Work instruction: The expected output is each line in the data below that includes the string "wrist".

[Stored data entries]
===============
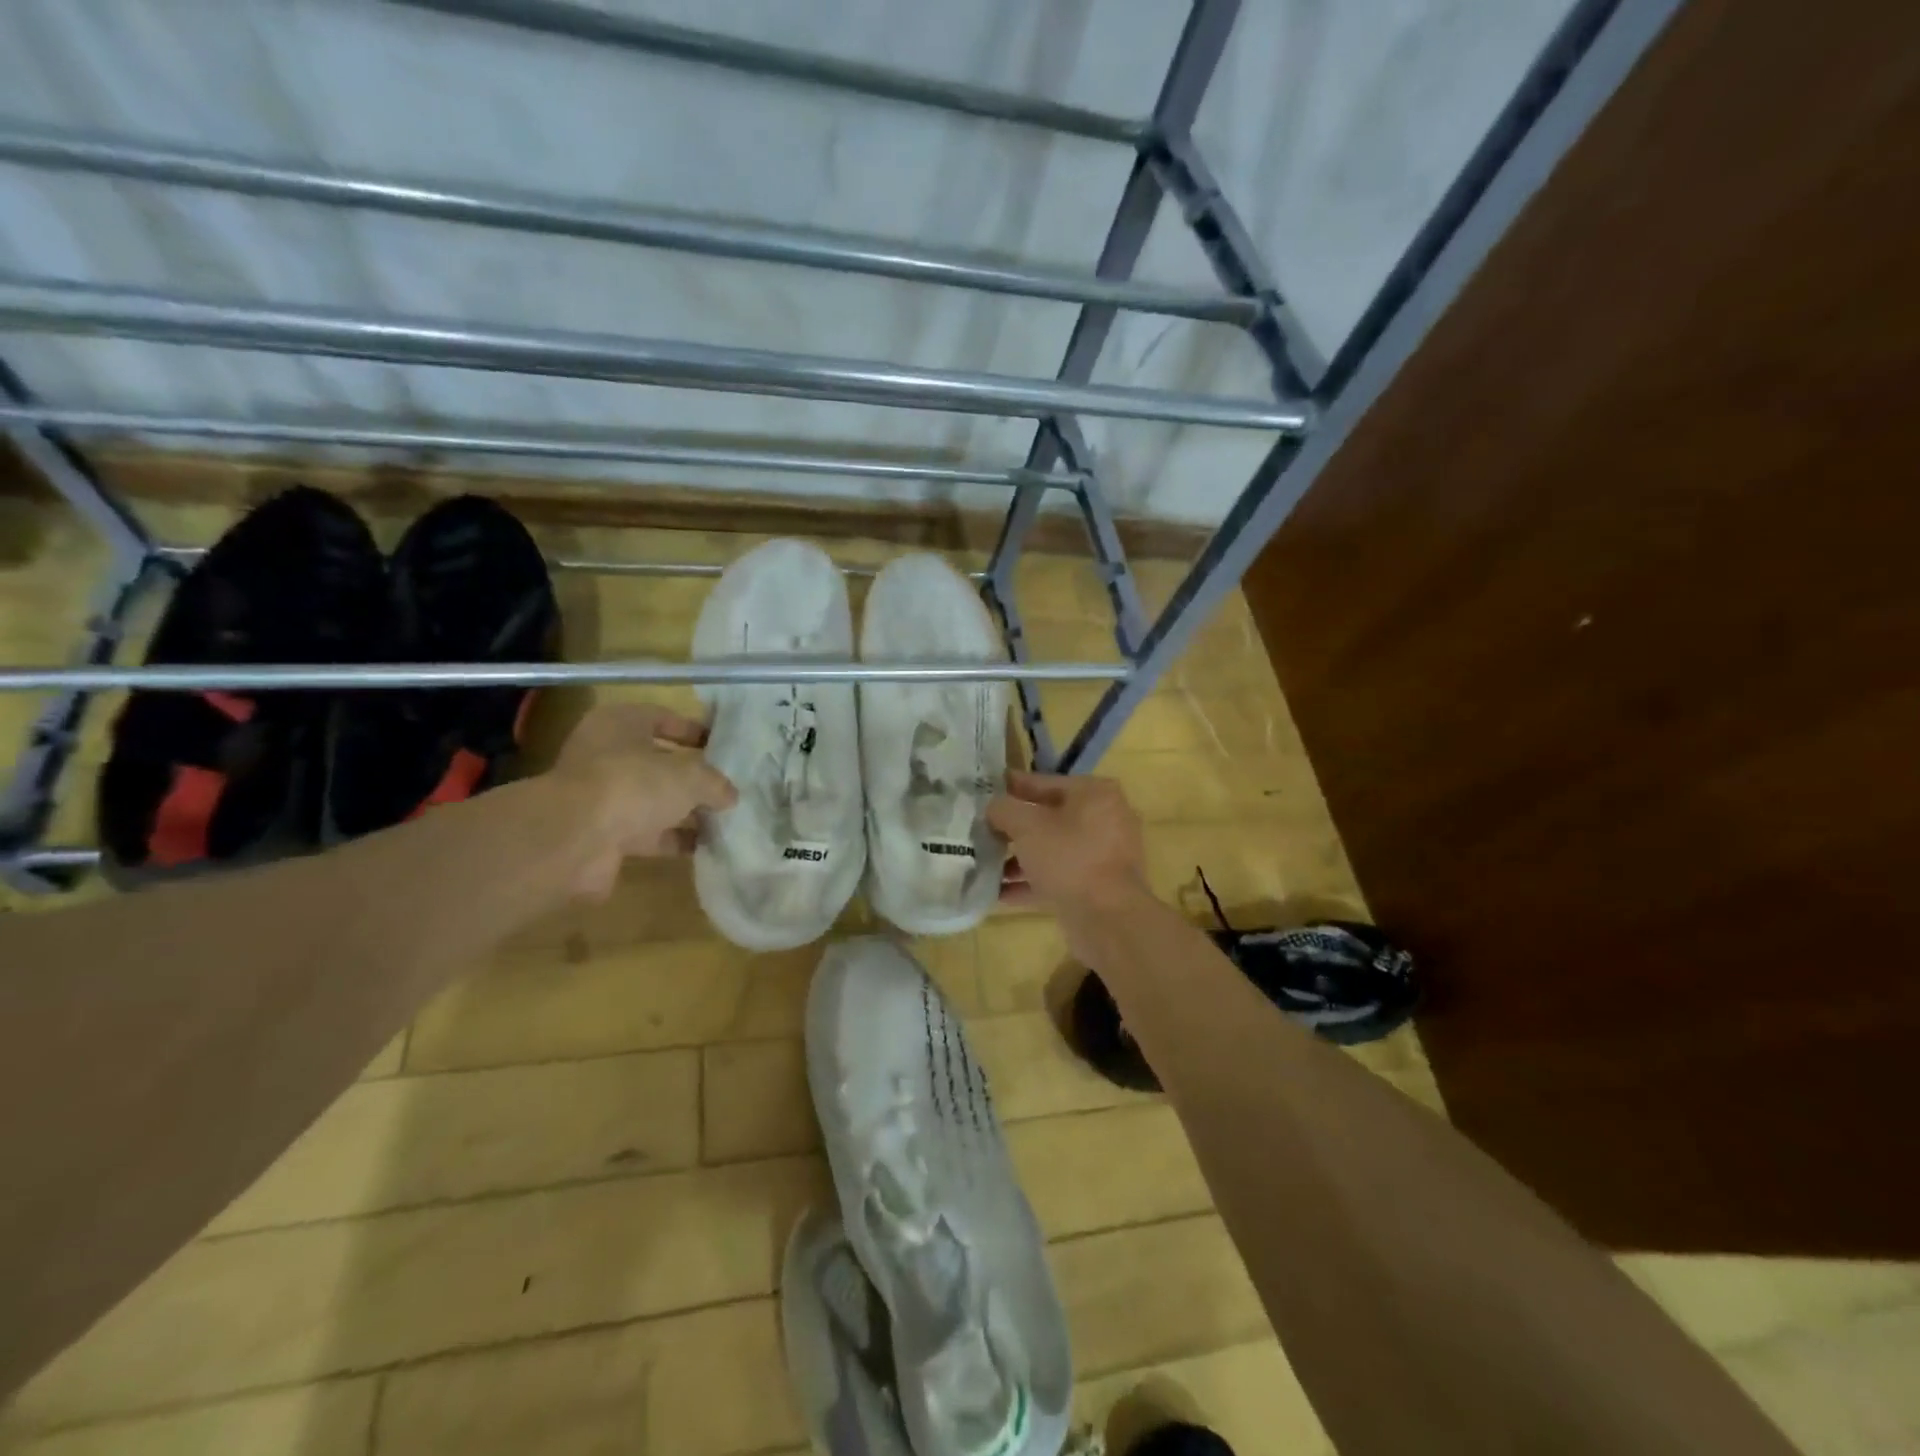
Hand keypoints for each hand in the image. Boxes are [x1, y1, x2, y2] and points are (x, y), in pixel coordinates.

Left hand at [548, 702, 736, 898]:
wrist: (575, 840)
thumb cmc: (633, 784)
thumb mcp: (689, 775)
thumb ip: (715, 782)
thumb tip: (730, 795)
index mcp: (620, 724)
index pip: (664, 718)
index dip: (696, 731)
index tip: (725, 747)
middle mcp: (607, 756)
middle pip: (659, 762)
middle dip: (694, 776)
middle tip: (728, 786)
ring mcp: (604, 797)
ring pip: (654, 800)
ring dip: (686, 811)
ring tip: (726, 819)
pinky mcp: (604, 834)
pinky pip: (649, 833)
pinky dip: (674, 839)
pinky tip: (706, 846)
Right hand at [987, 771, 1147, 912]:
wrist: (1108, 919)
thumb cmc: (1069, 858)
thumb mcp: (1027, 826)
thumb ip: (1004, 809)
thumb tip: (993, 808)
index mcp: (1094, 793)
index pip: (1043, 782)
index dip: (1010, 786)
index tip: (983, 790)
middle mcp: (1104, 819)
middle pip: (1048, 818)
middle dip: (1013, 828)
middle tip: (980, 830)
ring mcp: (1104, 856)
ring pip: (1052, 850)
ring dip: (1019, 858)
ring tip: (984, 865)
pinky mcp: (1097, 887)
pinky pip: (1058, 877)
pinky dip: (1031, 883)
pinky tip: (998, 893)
===============
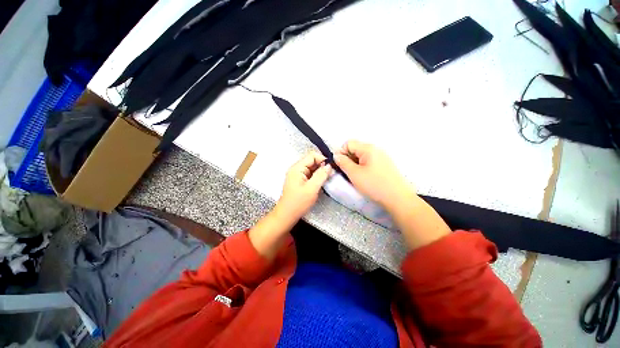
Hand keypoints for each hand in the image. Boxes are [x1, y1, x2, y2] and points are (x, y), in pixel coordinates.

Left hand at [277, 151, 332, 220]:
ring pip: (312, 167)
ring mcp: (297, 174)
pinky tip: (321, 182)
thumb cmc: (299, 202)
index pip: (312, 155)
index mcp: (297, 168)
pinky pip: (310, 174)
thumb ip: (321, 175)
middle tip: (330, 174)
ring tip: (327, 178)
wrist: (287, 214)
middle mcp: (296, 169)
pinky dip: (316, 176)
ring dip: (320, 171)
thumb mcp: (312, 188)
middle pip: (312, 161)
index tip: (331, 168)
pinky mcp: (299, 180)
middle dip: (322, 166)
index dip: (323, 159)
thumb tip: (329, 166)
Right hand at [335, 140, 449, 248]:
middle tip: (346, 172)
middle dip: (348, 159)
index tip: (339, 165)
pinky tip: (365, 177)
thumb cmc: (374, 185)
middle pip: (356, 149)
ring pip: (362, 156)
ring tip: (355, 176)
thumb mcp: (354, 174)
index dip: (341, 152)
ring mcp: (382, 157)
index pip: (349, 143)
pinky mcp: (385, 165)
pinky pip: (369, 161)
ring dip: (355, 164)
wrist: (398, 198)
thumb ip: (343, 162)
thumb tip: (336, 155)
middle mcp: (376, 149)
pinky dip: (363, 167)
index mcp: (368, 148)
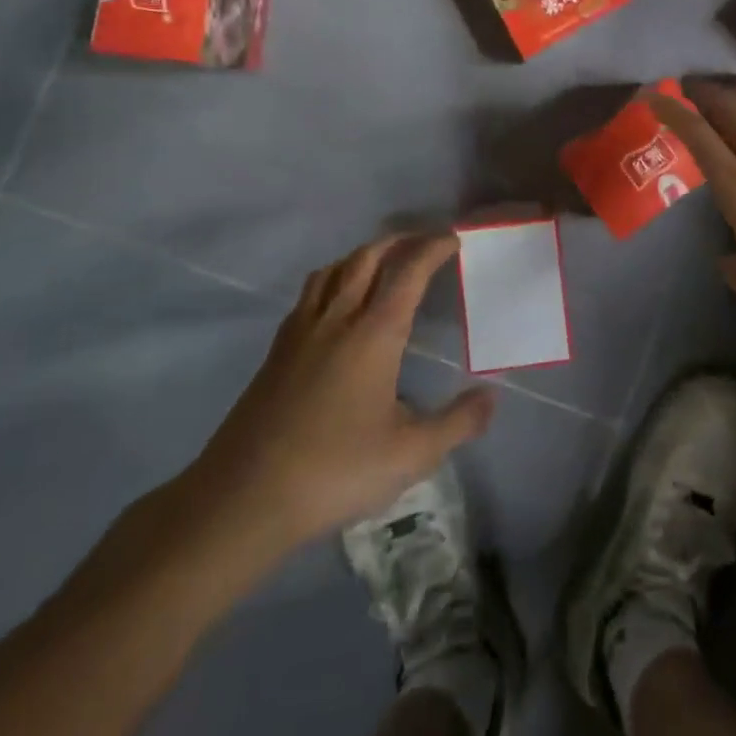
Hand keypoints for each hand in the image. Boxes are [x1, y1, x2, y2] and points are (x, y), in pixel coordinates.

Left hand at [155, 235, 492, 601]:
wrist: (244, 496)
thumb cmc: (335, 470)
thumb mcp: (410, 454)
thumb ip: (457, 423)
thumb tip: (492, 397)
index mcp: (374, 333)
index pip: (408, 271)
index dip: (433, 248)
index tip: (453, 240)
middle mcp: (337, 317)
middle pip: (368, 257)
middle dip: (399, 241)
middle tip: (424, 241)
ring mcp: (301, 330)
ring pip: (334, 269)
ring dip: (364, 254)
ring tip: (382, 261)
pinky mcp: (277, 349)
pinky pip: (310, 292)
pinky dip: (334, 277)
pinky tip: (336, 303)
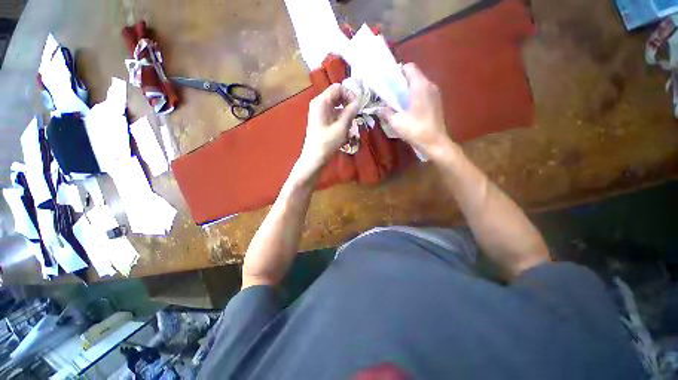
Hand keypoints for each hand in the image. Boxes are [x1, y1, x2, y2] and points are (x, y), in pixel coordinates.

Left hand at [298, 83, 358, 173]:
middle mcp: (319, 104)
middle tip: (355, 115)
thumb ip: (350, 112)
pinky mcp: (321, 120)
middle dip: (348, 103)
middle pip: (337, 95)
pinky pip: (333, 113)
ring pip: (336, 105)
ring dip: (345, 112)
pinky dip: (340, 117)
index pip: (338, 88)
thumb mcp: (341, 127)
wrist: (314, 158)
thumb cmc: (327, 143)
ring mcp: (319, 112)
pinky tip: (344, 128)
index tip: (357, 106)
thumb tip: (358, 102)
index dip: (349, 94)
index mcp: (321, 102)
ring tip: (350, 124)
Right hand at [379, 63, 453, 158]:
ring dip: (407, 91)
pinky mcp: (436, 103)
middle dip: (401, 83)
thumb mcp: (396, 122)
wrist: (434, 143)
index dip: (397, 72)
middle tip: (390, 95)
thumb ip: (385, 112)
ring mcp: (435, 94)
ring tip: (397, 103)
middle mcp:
===============
Finished task:
wrist: (575, 840)
wrist: (1108, 919)
wrist: (287, 214)
wrist: (398, 198)
wrist: (244, 496)
wrist: (314, 158)
wrist: (434, 143)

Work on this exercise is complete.